4.5 Forecasting with regression

Forecasts from a simple linear model are easily obtained using the equation $$\hat{y}=\hat{\beta}_0+\hat{\beta}_1 x$$ where $x$ is the value of the predictor for which we require a forecast. That is, if we input a value of $x$ in the equation we obtain a corresponding forecast $\hat{y}$.

When this calculation is done using an observed value of $x$ from the data, we call the resulting value of $\hat{y}$ a “fitted value”. This is not a genuine forecast as the actual value of $y$ for that predictor value was used in estimating the model, and so the value of $\hat{y}$ is affected by the true value of $y$. When the values of $x$ is a new value (i.e., not part of the data that were used to estimate the model), the resulting value of $\hat{y}$ is a genuine forecast.

Assuming that the regression errors are normally distributed, an approximate 95% forecast interval (also called a prediction interval) associated with this forecast is given by $$\label{eq-4-pi}\tag{4.2} \hat{y} \pm 1.96 s_e\sqrt{1+\frac{1}{N}+\frac{(x-\bar{x})^2}{(N-1)s_x^2}},$$ where $N$ is the total number of observations, $\bar{x}$ is the mean of the observed $x$ values, $s_x$ is the standard deviation of the observed $x$ values and $s_e$ is given by equation (4.1). Similarly, an 80% forecast interval can be obtained by replacing 1.96 by 1.28 in equation (\ref{eq-4-pi}). Other appropriate forecasting intervals can be obtained by replacing the 1.96 with the appropriate value given in Table 2.1. If R is used to obtain forecast intervals (as in the example below), more exact calculations are obtained (especially for small values of $N$) than what is given by equation (\ref{eq-4-pi}).
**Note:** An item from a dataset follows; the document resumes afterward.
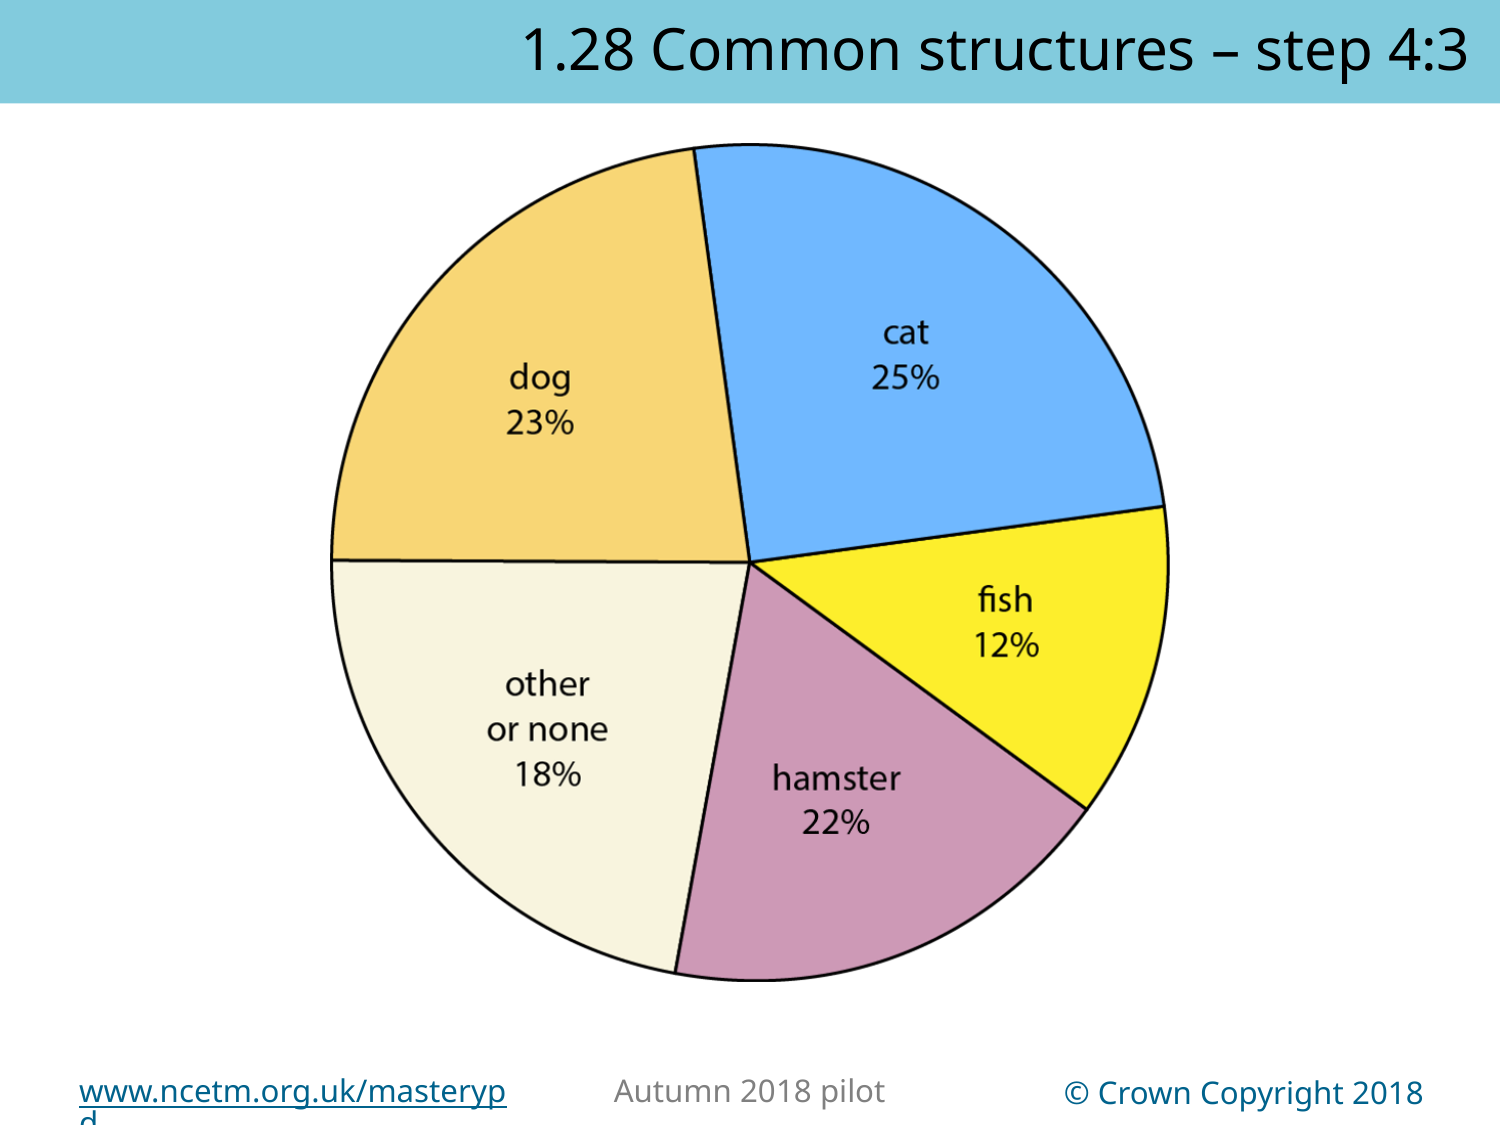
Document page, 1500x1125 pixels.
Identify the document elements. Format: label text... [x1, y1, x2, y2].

list 1.28 Common structures – step 4:3 [0, 0, 1500, 104]
picture [330, 143, 1170, 982]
Equation (\ref{eq-4-pi}) shows that the forecast interval is wider when $x$ is far from $\bar{x}$. That is, we are more certain about our forecasts when considering values of the predictor variable close to its sample mean.

The estimated regression line in the Car data example is $$\hat{y}=12.53-0.22x.$$ For the Chevrolet Aveo (the first car in the list) $x_1$=25 mpg and $y_1=6.6$ tons of CO$_2$ per year. The model returns a fitted value of $\hat{y}_1$=7.00, i.e., $e_1=-0.4$. For a car with City driving fuel economy $x=30$ mpg, the average footprint forecasted is $\hat{y}=5.90$ tons of CO$_2$ per year. The corresponding 95% and 80% forecast intervals are $\lbrack 4.95, 6.84 \rbrack$ and $\lbrack 5.28, 6.51 \rbrack$ respectively (calculated using R).

Figure 4.6: Forecast with 80% and 95% forecast intervals for a car with $x=30$ mpg in city driving.

R code
fitted(fit)[1]
fcast <- forecast(fit, newdata=data.frame(City=30))
plot(fcast, xlab="City (mpg)", ylab="Carbon footprint (tons per year)")
# The displayed graph uses jittering, while the code above does not.